Dataset records:

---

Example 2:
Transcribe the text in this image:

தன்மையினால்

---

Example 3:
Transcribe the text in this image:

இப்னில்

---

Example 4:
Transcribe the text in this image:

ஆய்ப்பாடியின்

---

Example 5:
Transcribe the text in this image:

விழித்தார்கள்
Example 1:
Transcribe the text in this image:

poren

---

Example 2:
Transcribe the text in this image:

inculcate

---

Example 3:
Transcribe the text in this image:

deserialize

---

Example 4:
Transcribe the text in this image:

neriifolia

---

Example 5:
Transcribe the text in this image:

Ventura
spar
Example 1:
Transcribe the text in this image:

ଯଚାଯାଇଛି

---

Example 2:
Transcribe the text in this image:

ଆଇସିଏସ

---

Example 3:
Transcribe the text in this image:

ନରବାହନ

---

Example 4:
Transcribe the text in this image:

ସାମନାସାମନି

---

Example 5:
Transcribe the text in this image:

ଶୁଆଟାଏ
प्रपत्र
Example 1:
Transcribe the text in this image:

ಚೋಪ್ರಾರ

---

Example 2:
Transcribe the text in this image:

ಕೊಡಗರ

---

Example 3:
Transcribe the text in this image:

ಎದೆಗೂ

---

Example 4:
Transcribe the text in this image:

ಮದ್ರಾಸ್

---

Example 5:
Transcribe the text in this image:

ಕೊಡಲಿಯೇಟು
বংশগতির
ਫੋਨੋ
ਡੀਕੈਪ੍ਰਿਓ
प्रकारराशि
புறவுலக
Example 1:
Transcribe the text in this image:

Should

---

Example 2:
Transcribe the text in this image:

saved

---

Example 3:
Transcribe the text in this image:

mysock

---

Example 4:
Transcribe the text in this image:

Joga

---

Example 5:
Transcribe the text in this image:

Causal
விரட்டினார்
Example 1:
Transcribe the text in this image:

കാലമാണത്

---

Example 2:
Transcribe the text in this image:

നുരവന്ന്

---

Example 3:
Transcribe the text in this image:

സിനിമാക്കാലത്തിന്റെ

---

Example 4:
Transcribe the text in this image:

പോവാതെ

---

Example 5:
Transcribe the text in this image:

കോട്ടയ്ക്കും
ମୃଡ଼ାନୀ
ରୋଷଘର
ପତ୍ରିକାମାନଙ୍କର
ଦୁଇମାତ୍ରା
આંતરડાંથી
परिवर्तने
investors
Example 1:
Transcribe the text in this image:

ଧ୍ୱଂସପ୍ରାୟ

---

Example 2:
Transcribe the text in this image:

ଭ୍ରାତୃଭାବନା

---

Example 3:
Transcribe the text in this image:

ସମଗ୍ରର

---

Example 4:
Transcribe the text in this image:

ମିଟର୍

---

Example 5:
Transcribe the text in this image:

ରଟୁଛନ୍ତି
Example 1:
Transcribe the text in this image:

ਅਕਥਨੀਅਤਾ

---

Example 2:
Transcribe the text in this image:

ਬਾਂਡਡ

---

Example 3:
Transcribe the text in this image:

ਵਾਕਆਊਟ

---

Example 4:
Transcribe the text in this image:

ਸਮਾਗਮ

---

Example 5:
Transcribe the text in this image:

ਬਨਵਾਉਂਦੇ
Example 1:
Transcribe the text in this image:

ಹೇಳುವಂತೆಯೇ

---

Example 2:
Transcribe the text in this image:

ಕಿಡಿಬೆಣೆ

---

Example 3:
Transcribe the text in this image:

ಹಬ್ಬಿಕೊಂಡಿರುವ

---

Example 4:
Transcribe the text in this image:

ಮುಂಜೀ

_Assignment_.
Output the records in full, exactly.

_Result for this exercise_.
---

Example 2:
Transcribe the text in this image:

தன்மையினால்

---

Example 3:
Transcribe the text in this image:

இப்னில்

---

Example 4:
Transcribe the text in this image:

ஆய்ப்பாடியின்

---

Example 5:
Transcribe the text in this image:

விழித்தார்கள்
Example 1:
Transcribe the text in this image:

poren

---

Example 2:
Transcribe the text in this image:

inculcate

---

Example 3:
Transcribe the text in this image:

deserialize

---

Example 4:
Transcribe the text in this image:

neriifolia

---

Example 5:
Transcribe the text in this image:

Ventura
spar
Example 1:
Transcribe the text in this image:

ଯଚାଯାଇଛି

---

Example 2:
Transcribe the text in this image:

ଆଇସିଏସ

---

Example 3:
Transcribe the text in this image:

ନରବାହନ

---

Example 4:
Transcribe the text in this image:

ସାମନାସାମନି

---

Example 5:
Transcribe the text in this image:

ଶୁଆଟାଏ
प्रपत्र
Example 1:
Transcribe the text in this image:

ಚೋಪ್ರಾರ

---

Example 2:
Transcribe the text in this image:

ಕೊಡಗರ

---

Example 3:
Transcribe the text in this image:

ಎದೆಗೂ

---

Example 4:
Transcribe the text in this image:

ಮದ್ರಾಸ್

---

Example 5:
Transcribe the text in this image:

ಕೊಡಲಿಯೇಟು
বংশগতির
ਫੋਨੋ
ਡੀਕੈਪ੍ਰਿਓ
प्रकारराशि
புறவுலக
Example 1:
Transcribe the text in this image:

Should

---

Example 2:
Transcribe the text in this image:

saved

---

Example 3:
Transcribe the text in this image:

mysock

---

Example 4:
Transcribe the text in this image:

Joga

---

Example 5:
Transcribe the text in this image:

Causal
விரட்டினார்
Example 1:
Transcribe the text in this image:

കാലമാണത്

---

Example 2:
Transcribe the text in this image:

നുരവന്ന്

---

Example 3:
Transcribe the text in this image:

സിനിമാക്കാലത്തിന്റെ

---

Example 4:
Transcribe the text in this image:

പോവാതെ

---

Example 5:
Transcribe the text in this image:

കോട്ടയ്ക്കും
ମୃଡ଼ାନୀ
ରୋଷଘର
ପତ୍ରିକାମାନଙ୍କର
ଦୁଇମାତ୍ରା
આંતરડાંથી
परिवर्तने
investors
Example 1:
Transcribe the text in this image:

ଧ୍ୱଂସପ୍ରାୟ

---

Example 2:
Transcribe the text in this image:

ଭ୍ରାତୃଭାବନା

---

Example 3:
Transcribe the text in this image:

ସମଗ୍ରର

---

Example 4:
Transcribe the text in this image:

ମିଟର୍

---

Example 5:
Transcribe the text in this image:

ରଟୁଛନ୍ତି
Example 1:
Transcribe the text in this image:

ਅਕਥਨੀਅਤਾ

---

Example 2:
Transcribe the text in this image:

ਬਾਂਡਡ

---

Example 3:
Transcribe the text in this image:

ਵਾਕਆਊਟ

---

Example 4:
Transcribe the text in this image:

ਸਮਾਗਮ

---

Example 5:
Transcribe the text in this image:

ਬਨਵਾਉਂਦੇ
Example 1:
Transcribe the text in this image:

ಹೇಳುವಂತೆಯೇ

---

Example 2:
Transcribe the text in this image:

ಕಿಡಿಬೆಣೆ

---

Example 3:
Transcribe the text in this image:

ಹಬ್ಬಿಕೊಂಡಿರುವ

---

Example 4:
Transcribe the text in this image:

ಮುಂಜೀ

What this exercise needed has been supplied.